His research work included:
- (With Thomas Roberts (1845–1920)) Breakage of locomotive and other railway axles
- Established a laboratory where local stone and timber could be tested
- Distribution of stress in steel reinforcing rods in concrete
- Effects of building a dam on the Mundoo Channel, Lake Alexandrina
- Use of brown coal from Leigh Creek, including briquettes

==Recognition and memberships==
He was elected to the Royal Society of South Australia in 1888 and to the Australian Association for the Advancement of Science.

He was a founding member of the South Australian Institute of Engineers and a foundation member of the Institution of Engineers Australia in 1921, in 1918 the first chairman of its South Australian division and the third Federal President. He was awarded their Peter Nicol Russell Memorial Medal in 1928 and made honorary life member in 1932.

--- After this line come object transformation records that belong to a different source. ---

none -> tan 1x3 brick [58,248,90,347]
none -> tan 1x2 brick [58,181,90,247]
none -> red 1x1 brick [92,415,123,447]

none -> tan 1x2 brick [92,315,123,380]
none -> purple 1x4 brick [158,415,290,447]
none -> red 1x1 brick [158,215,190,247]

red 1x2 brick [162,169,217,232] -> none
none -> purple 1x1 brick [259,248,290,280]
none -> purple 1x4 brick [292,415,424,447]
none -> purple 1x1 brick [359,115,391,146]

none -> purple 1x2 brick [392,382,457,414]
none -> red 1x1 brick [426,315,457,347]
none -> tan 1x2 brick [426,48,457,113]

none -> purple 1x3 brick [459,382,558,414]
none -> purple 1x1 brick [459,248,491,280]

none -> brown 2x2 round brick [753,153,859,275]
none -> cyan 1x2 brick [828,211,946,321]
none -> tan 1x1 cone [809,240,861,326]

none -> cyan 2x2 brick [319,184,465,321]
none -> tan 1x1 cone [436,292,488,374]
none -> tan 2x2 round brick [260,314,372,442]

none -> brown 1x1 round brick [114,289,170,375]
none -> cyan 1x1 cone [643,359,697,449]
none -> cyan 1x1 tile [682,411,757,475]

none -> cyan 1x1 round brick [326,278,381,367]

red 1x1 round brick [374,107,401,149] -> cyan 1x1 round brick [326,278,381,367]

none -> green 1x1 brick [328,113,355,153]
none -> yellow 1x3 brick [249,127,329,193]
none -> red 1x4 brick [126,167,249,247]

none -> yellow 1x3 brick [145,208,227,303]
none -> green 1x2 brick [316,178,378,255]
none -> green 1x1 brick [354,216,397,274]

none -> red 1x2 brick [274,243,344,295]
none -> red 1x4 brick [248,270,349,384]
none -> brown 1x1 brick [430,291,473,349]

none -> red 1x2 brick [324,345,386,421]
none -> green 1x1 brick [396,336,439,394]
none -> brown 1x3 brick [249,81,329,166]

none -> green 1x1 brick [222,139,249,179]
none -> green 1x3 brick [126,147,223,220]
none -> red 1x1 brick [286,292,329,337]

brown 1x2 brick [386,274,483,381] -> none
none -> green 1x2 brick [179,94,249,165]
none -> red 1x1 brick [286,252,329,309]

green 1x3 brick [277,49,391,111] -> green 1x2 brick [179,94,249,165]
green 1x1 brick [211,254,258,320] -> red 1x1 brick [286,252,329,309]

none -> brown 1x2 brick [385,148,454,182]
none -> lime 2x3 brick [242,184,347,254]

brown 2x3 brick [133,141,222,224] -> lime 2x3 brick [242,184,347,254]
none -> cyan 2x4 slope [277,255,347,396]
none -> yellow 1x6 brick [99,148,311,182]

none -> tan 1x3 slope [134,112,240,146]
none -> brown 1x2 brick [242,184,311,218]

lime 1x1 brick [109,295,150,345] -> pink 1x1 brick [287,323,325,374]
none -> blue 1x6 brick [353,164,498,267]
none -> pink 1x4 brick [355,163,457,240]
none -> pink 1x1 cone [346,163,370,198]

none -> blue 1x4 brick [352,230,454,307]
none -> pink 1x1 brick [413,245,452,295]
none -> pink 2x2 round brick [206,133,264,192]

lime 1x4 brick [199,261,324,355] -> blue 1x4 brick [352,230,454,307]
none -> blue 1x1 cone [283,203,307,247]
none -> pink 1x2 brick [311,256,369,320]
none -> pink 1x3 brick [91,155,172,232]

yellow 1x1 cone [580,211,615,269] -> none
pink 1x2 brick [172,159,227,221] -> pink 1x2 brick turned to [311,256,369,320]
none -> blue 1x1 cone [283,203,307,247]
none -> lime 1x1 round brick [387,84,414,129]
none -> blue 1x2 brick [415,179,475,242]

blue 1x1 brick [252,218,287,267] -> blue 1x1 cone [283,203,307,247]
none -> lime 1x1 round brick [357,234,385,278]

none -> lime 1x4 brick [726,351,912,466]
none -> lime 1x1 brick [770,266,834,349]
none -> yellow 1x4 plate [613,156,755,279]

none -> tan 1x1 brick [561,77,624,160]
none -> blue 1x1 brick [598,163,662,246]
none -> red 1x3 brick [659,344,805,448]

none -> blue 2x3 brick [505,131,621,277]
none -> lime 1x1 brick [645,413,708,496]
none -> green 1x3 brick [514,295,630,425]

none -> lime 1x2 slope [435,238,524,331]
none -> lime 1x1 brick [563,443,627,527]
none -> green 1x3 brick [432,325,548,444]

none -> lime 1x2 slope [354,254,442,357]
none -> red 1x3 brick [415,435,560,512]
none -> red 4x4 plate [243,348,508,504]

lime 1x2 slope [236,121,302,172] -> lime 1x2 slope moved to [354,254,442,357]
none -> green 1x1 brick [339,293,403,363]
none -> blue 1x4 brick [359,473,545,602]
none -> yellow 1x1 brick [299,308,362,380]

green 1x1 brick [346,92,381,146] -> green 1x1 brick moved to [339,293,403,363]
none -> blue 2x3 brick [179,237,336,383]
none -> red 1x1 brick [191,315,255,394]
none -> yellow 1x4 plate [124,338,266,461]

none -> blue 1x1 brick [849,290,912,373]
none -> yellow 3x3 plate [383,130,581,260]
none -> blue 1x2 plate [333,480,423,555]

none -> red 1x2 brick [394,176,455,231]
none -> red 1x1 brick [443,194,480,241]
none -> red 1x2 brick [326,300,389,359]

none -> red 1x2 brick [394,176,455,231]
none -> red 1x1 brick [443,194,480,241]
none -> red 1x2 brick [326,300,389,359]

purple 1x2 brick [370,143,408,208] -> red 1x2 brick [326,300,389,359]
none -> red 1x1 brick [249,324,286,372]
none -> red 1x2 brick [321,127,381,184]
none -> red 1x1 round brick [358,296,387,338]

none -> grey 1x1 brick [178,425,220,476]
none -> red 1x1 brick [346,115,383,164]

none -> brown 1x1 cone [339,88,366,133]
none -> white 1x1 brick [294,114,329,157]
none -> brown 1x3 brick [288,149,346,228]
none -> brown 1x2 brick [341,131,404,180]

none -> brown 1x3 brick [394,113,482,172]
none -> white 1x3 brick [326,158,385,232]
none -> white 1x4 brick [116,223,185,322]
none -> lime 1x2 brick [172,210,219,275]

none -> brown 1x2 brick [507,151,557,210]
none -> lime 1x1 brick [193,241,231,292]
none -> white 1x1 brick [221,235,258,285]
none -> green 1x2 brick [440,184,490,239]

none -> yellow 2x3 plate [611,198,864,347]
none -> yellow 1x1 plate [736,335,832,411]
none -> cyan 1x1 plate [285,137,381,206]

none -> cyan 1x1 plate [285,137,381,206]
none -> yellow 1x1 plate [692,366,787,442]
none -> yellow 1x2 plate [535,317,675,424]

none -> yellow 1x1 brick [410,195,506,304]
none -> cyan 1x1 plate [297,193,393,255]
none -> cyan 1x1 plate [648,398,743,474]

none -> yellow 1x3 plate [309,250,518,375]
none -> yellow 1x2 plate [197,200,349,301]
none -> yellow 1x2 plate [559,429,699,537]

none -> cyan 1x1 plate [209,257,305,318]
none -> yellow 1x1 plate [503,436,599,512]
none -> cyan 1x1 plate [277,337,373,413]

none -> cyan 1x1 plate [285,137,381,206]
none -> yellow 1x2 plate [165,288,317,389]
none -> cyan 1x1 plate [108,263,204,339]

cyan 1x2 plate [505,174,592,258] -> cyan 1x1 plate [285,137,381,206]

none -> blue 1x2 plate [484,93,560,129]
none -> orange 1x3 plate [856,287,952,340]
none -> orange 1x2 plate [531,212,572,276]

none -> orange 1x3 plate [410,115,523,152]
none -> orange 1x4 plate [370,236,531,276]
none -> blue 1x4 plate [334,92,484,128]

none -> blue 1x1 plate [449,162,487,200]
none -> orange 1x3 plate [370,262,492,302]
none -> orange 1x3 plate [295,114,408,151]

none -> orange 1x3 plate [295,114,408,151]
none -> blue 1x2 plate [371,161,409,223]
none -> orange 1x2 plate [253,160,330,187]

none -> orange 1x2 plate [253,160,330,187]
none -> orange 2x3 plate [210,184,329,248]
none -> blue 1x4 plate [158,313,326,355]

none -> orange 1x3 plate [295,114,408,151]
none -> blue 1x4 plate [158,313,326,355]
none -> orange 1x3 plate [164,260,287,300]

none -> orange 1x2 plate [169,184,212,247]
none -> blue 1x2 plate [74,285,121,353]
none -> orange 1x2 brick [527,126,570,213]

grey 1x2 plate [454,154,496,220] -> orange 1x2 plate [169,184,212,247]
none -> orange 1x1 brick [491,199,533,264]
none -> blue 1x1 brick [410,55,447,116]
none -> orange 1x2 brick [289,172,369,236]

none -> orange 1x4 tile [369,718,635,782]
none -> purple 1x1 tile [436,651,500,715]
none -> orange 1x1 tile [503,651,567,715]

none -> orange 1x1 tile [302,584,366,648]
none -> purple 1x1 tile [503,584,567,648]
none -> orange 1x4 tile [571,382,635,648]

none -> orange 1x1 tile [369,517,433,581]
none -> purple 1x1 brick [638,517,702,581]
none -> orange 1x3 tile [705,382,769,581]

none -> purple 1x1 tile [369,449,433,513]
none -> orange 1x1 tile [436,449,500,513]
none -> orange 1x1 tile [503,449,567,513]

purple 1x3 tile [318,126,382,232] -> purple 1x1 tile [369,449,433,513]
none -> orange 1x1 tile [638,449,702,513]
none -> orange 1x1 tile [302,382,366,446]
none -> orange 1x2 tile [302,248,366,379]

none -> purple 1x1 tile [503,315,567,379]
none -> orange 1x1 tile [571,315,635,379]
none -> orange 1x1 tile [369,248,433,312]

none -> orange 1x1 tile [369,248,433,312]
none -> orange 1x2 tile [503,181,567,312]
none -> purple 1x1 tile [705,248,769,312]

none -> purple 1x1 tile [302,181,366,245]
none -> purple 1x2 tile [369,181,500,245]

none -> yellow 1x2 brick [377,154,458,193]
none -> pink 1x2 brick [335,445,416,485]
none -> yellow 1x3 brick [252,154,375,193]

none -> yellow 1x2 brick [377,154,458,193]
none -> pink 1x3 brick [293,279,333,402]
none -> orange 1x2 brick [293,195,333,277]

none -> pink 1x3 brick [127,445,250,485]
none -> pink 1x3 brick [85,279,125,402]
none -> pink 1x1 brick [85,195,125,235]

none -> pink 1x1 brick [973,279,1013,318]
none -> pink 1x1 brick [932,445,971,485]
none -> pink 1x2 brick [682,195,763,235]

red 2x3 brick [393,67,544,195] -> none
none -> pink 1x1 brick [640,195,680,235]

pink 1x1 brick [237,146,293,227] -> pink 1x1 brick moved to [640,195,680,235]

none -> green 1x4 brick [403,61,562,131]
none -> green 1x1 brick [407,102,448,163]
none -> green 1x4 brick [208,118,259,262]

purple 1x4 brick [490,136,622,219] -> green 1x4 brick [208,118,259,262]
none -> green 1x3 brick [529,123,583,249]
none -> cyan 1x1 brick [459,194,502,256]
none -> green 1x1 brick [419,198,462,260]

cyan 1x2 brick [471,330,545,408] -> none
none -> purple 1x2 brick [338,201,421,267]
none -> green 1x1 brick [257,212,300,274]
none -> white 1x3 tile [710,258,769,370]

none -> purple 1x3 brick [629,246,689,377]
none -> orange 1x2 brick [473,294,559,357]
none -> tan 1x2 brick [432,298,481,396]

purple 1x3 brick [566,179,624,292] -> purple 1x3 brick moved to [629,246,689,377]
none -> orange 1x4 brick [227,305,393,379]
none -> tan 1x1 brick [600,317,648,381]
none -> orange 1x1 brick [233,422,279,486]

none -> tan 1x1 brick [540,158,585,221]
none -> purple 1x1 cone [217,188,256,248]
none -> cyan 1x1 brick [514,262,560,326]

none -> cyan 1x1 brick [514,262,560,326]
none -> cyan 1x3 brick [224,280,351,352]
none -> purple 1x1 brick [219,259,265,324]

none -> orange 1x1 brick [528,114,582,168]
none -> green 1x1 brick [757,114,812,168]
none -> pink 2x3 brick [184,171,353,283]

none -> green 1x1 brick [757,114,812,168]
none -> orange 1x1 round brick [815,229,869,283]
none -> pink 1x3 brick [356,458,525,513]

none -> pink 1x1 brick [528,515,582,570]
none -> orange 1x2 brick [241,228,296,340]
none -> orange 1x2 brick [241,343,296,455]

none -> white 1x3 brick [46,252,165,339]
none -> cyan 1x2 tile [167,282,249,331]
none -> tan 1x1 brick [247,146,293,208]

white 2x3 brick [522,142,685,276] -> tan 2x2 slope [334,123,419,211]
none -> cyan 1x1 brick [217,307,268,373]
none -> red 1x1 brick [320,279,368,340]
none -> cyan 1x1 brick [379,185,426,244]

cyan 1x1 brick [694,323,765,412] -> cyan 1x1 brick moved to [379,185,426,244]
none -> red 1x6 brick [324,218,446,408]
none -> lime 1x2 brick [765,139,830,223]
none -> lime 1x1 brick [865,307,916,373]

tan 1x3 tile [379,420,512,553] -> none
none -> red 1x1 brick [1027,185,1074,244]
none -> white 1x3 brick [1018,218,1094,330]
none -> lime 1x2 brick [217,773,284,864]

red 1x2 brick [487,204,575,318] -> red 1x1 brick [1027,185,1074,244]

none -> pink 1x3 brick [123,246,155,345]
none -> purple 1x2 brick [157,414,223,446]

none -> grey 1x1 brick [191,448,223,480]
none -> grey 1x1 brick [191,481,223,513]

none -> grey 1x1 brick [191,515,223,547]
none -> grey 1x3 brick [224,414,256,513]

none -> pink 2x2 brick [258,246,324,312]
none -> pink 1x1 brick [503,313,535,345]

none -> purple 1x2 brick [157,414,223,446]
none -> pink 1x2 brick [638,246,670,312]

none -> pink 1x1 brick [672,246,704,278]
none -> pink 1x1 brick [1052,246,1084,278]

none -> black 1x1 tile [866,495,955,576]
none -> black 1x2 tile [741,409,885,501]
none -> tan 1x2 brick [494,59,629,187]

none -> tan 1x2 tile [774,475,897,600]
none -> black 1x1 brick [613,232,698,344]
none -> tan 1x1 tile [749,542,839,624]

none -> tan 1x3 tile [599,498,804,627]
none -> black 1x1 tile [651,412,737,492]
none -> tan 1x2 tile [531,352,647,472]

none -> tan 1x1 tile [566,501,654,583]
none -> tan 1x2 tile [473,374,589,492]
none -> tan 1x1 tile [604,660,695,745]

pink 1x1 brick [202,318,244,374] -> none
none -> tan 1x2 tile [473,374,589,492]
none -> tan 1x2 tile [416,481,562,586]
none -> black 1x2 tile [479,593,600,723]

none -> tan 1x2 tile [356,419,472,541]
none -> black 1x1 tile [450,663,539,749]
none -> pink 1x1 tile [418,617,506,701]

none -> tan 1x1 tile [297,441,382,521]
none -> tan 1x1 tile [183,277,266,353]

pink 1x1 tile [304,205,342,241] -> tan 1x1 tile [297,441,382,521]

He was awarded Melbourne University's Kernot Medal in 1927.

He was president of the Astronomical Society of South Australia for a record 32 years and elected a Fellow of the Royal Astronomical Society in 1902? 1909?.

He was a member of the council of the Australasian Institute of Mining Engineers and in 1920 elected president of the Australasian Institute of Mining and Metallurgy.

He was a member of the South Australian Institute of Surveyors from 1912 and president 1917–1929

He was a member of the councils of both the University of Adelaide and the School of Mines.

On his retirement from the University of Adelaide in 1937 he was made Emeritus Professor; his portrait, by Ivor Hele hangs in the School of Engineering's Chapman Lecture Theatre, which was named for him.

He was appointed CMG in 1927 and knighted in 1938.

==Family==
On 14 February 1889 he married Eva Maud Hall. They had six sons and two daughters.
- Robert Hall Chapman (6 January 1890 – 10 May 1953) engaged to Florence Muriel Day, but she married footballer Charlie Perry. Robert Hall Chapman married May Warren Knox. He was chief engineer, later commissioner, with the South Australian Railways.
- Charles George Chapman (19 November 1891 – April 1916), was a lieutenant with the Royal Engineers, killed in Mesopotamia during World War I.
- Eva Florence Chapman (5 December 1893 – ) married Essington Day on 19 March 1919, lived at Burnside
- Lilian Eleanor Chapman (1895–1975) married Edgar Bills of Orroroo on 4 October 1922, lived at Peterborough
- Walter Harrison Chapman (1896– ) of Bulolo, New Guinea
- James Douglas Chapman (1901–1948) married Gwendolen Ruth Johnston on 7 January 1929. He was an engineer with the Adelaide City Council
- Ernest Stirling Chapman (1907– ), was a dentist in Clare
- Leslie Drake Chapman (8 December 1911– ) engaged to Ellen Rose McBeath. He was engineer associated with the Goolwa barrage.